CONSIGNAS:
- A) Responde según la reseña de SHIBOYUGI:
(i) ¿Cómo se llama la protagonista?
(ii) ¿Quién interpreta el opening?
(iii) ¿Qué restó el escaso desarrollo de algunos personajes secundarios?
- B) Por favor, cita de la reseña de SHIBOYUGI el fragmento entre «La protagonista, Yuuki, terminó» y «define al anime.», ambos incluidos.

FRAGMENTO DEL TEXTO:
****************

SHIBOYUGI: Playing Death Games to Put Food on the Table cerró su primera temporada y lo hizo manteniendo la tensión hasta el último minuto. La propuesta inicial —jugarse la vida para poder comer— se sostuvo de principio a fin, y aunque el desenlace fue intenso, no se sintió como un cierre definitivo, más bien como un ciclo que podría repetirse.
La protagonista, Yuuki, terminó consolidándose como la figura más firme y calculadora. Mientras otros personajes se quebraban bajo la presión, ella mantuvo la frialdad necesaria para sobrevivir, lo que genera tanto admiración como inquietud. Esa diferencia marcó la dinámica de los juegos y le dio identidad a la serie.

Cada juego aportó su propio escenario y reglas (Candle Woods, Baño Dorado, etc.), y todos lograron mantener la intriga y obligar a los personajes a improvisar. Considero que la atmósfera fue uno de los puntos más fuertes, con un diseño que transmitía desesperación y crudeza. El opening ¬Ersterbend de LIN (MADKID) fue un acierto total, reflejando la energía caótica que define al anime.
El final, sin embargo, dejó sensaciones encontradas. Fue intenso, sí, pero más un “hasta aquí llegamos por ahora” que un cierre redondo. Algunos secundarios quedaron poco desarrollados, lo que restó impacto emocional a sus muertes o decisiones. Esa falta de profundidad en ciertos personajes hizo que el desenlace no tuviera todo el peso que pudo haber tenido.
Aun así, la temporada me dejó satisfecho. SHIBOYUGI no busca agradar a todos, sino incomodar y mostrar lo desesperante de la supervivencia. Si lo comparo con otros títulos del género, no alcanza sus complejidades, pero sí logra un estilo propio, más directo y visceral. Y eso lo hace memorable: un survival game que no se esconde detrás de giros elaborados, sino que lanza la crudeza de frente y te deja pensando en el precio de seguir vivo.
Al final, SHIBOYUGI no me dejó con respuestas, sino con preguntas. Y creo que ahí está su verdadero acierto: incomodar más que complacer.

****************

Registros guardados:
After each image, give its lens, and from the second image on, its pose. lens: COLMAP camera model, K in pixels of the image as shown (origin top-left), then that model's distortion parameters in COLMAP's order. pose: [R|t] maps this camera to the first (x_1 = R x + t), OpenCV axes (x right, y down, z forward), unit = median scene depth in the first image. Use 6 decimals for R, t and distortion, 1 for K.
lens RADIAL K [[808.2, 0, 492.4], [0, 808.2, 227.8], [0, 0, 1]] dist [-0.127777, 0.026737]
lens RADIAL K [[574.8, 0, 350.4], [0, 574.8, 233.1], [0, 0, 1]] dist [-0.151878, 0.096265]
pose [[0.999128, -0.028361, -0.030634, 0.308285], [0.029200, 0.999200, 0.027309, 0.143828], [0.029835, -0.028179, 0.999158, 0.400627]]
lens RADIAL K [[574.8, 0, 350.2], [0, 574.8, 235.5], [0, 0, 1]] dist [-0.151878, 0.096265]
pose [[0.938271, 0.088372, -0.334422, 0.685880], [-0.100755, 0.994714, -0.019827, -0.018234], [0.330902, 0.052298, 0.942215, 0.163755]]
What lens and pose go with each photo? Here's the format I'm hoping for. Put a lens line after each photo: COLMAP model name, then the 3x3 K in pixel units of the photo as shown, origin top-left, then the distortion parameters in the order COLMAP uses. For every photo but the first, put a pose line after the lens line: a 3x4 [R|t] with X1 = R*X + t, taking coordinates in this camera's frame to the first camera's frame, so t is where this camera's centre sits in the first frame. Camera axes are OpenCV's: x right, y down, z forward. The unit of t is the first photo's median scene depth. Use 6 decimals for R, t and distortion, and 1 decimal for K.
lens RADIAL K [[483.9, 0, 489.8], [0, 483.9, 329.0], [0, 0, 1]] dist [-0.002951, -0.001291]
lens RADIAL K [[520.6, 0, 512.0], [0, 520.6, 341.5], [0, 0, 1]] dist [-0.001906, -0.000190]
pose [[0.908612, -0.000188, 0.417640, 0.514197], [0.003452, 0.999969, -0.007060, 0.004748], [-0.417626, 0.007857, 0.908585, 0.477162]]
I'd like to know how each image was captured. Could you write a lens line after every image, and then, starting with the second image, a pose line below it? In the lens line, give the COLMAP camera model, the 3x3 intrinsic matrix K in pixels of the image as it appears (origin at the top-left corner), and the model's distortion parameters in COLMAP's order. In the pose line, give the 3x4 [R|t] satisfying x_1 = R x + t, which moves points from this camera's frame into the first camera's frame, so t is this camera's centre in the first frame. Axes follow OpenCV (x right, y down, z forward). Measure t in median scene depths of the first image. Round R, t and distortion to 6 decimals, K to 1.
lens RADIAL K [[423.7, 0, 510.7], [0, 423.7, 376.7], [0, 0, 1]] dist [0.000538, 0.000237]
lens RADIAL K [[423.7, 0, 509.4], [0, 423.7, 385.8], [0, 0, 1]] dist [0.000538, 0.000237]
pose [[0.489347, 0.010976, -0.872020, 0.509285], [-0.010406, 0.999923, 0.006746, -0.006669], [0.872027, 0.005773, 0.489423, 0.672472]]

****************

RESPUESTAS EN ORDEN:
- A)
(i) Yuuki.
(ii) LIN (MADKID).
(iii) Impacto emocional a sus muertes o decisiones.

- B)
La protagonista, Yuuki, terminó consolidándose como la figura más firme y calculadora. Mientras otros personajes se quebraban bajo la presión, ella mantuvo la frialdad necesaria para sobrevivir, lo que genera tanto admiración como inquietud. Esa diferencia marcó la dinámica de los juegos y le dio identidad a la serie.

Cada juego aportó su propio escenario y reglas (Candle Woods, Baño Dorado, etc.), y todos lograron mantener la intriga y obligar a los personajes a improvisar. Considero que la atmósfera fue uno de los puntos más fuertes, con un diseño que transmitía desesperación y crudeza. El opening ¬Ersterbend de LIN (MADKID) fue un acierto total, reflejando la energía caótica que define al anime.